* TASK OBJECTIVE *
Count the lines in the records below that contain the string "cups", with case counting, and give only the number.

* RECORD EXCERPTS *
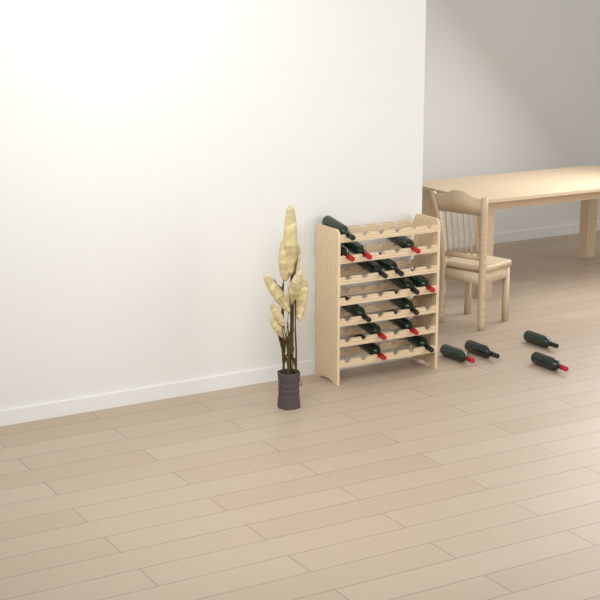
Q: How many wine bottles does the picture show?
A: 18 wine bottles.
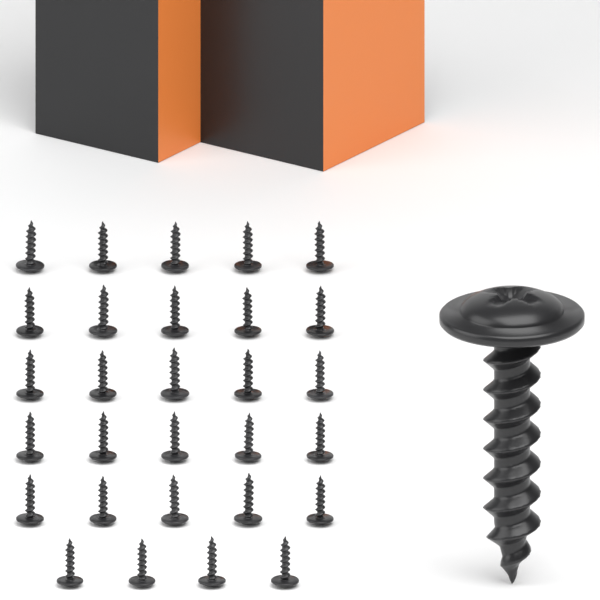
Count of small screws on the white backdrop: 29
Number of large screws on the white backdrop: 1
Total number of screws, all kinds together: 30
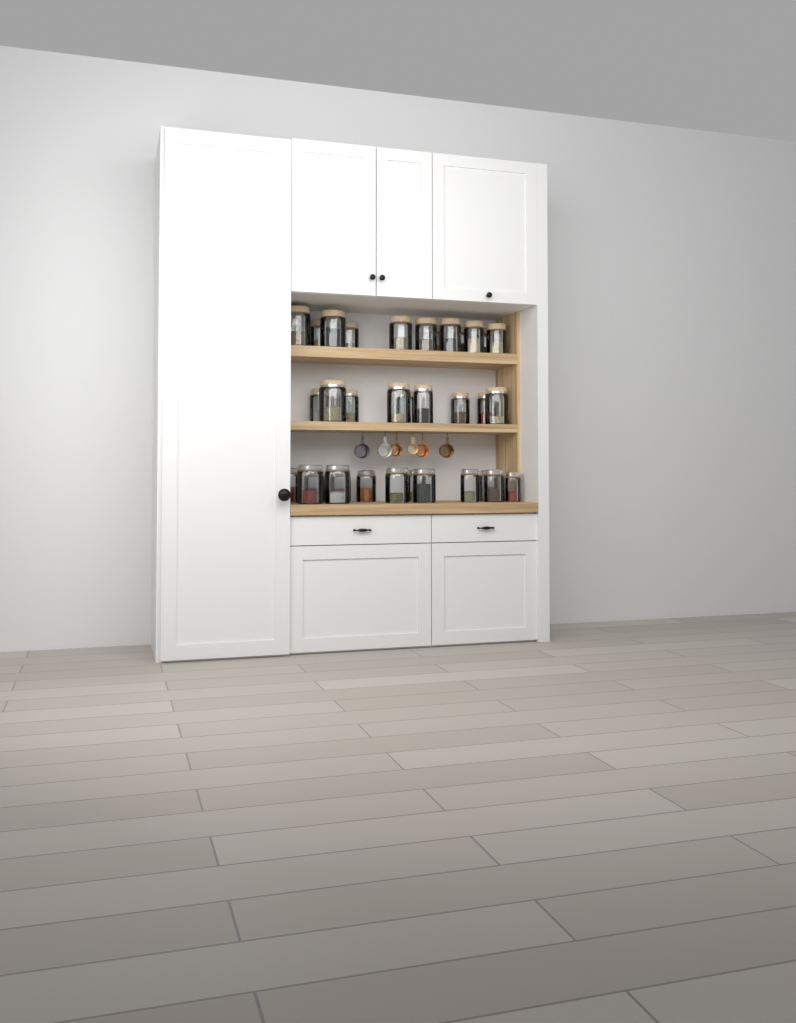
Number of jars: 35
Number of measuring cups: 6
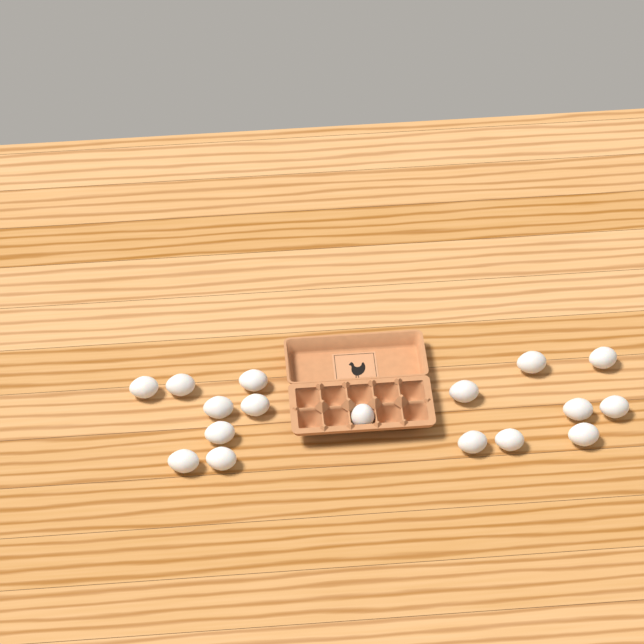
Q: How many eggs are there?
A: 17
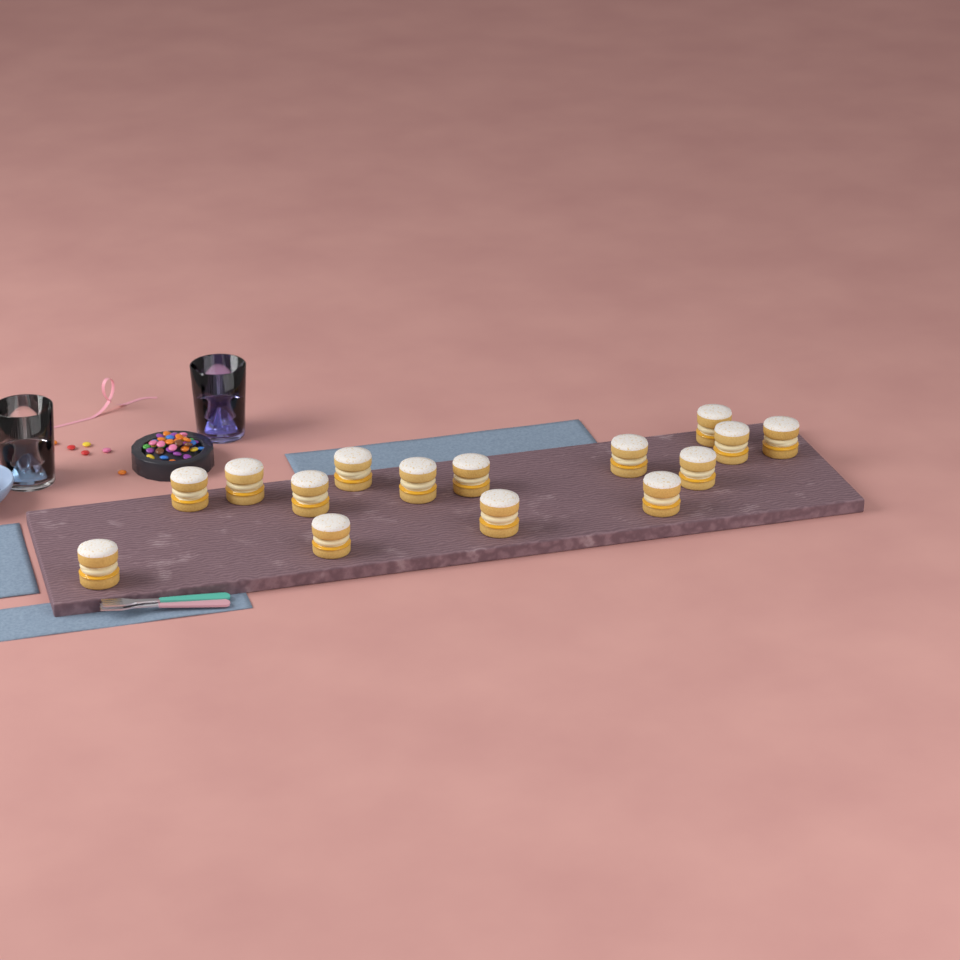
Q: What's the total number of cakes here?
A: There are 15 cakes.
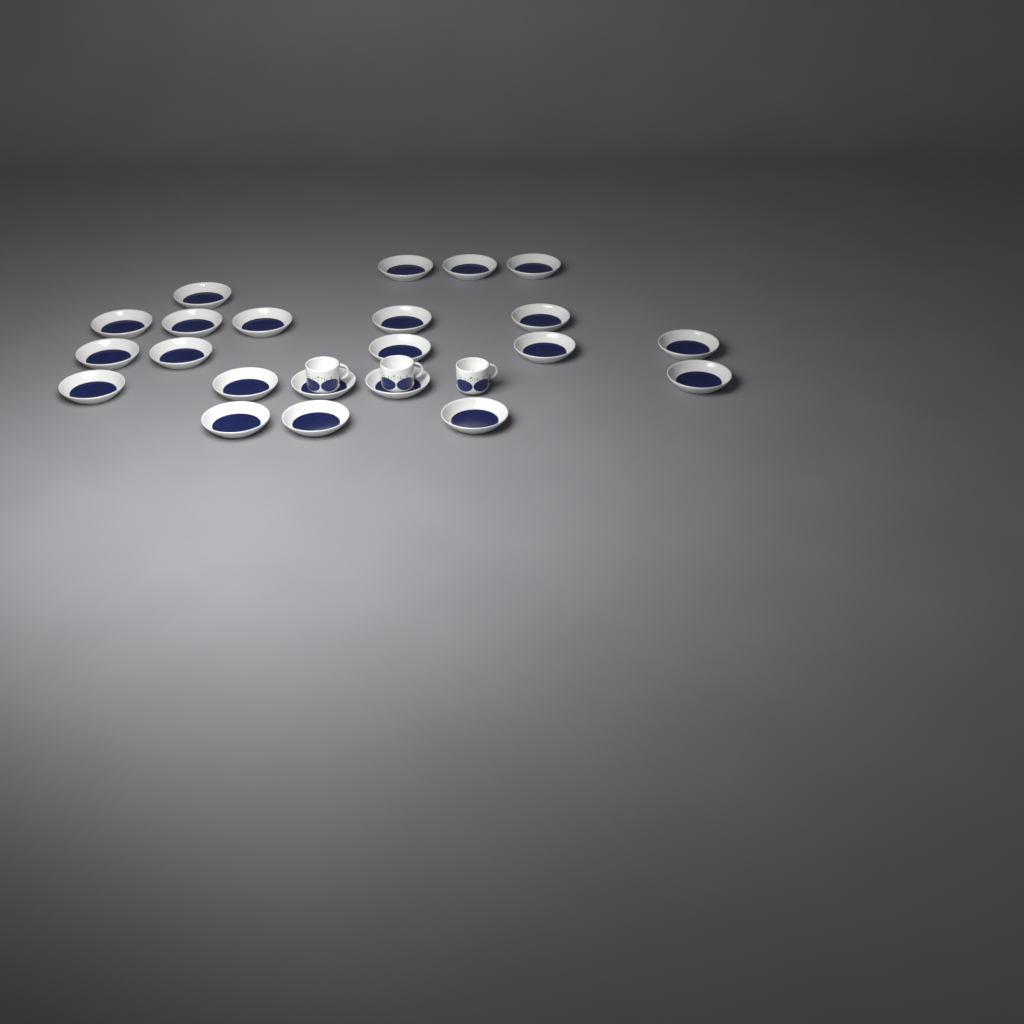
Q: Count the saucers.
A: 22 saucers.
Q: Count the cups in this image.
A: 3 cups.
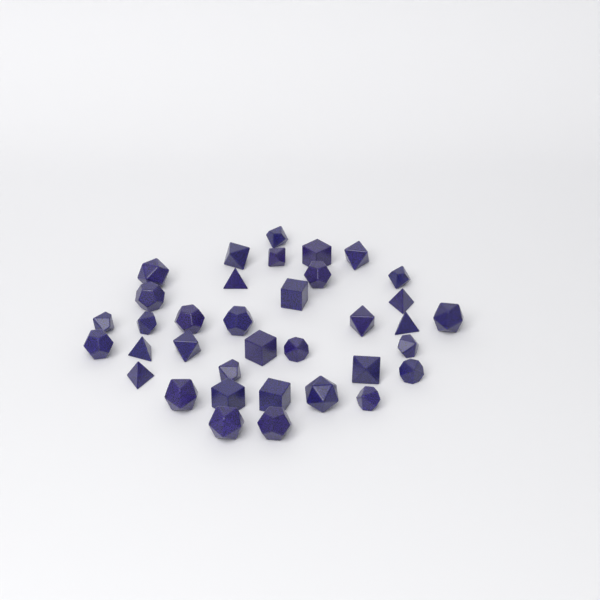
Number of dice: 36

--

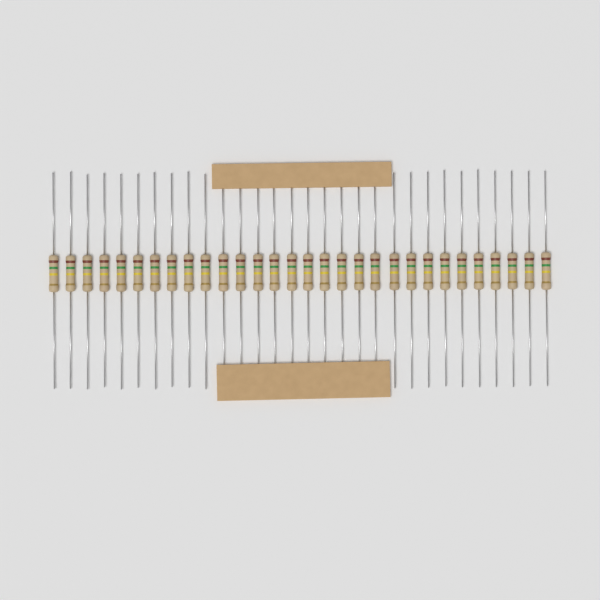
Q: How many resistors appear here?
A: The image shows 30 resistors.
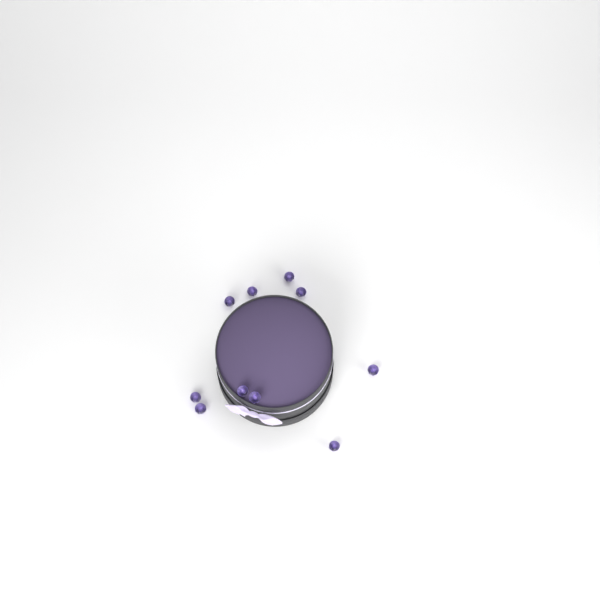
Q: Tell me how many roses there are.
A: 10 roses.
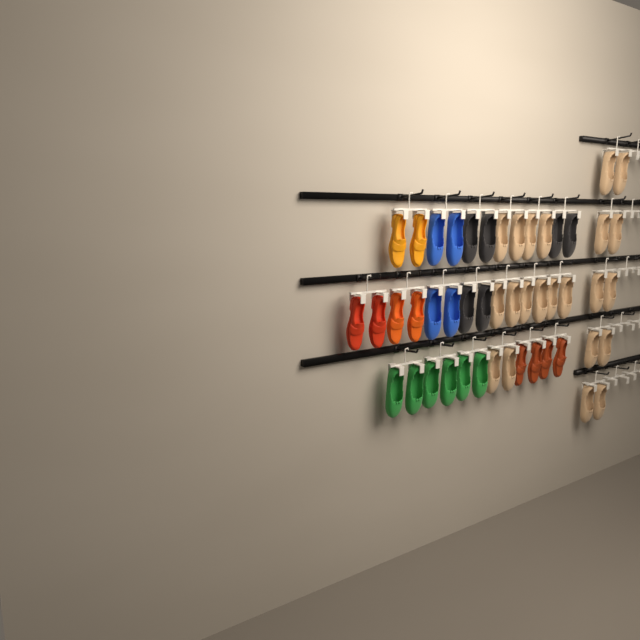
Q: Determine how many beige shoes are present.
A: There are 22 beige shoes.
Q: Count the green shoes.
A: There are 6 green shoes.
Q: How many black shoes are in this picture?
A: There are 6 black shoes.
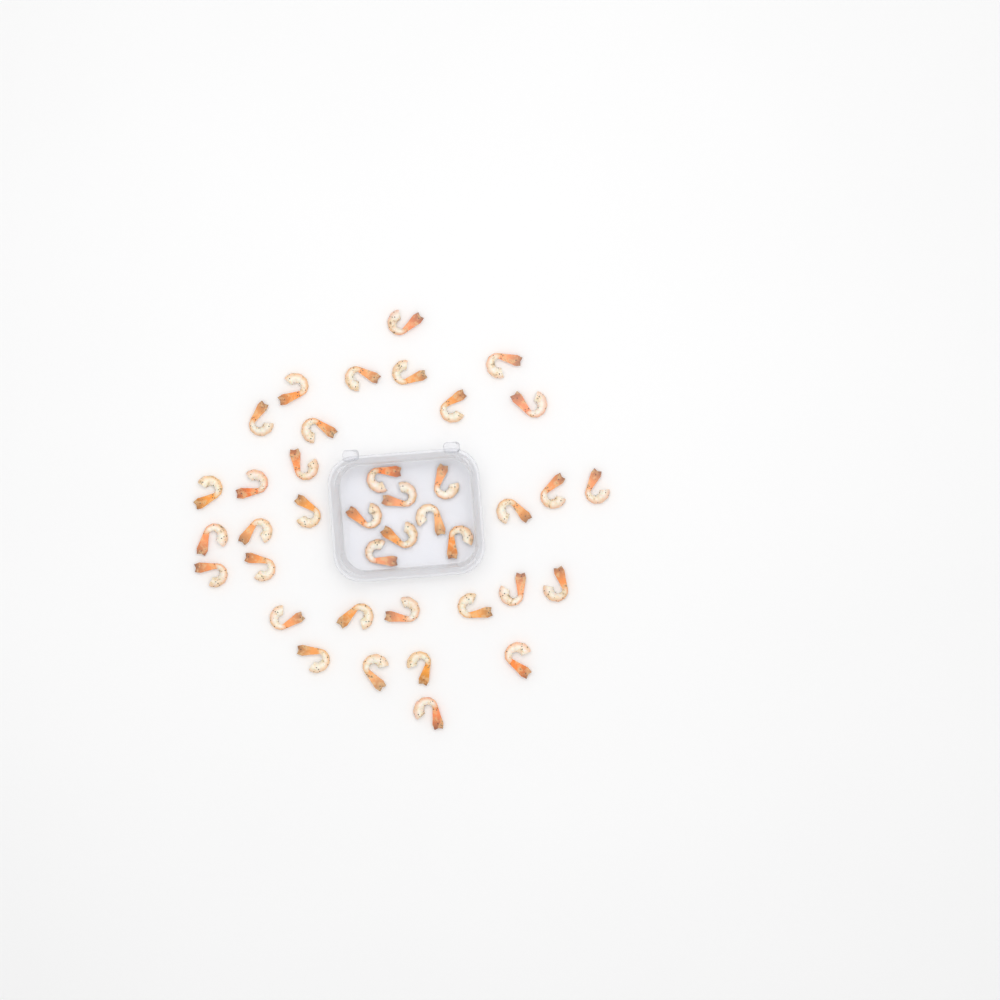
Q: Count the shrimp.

* EXERCISE ANSWER *
3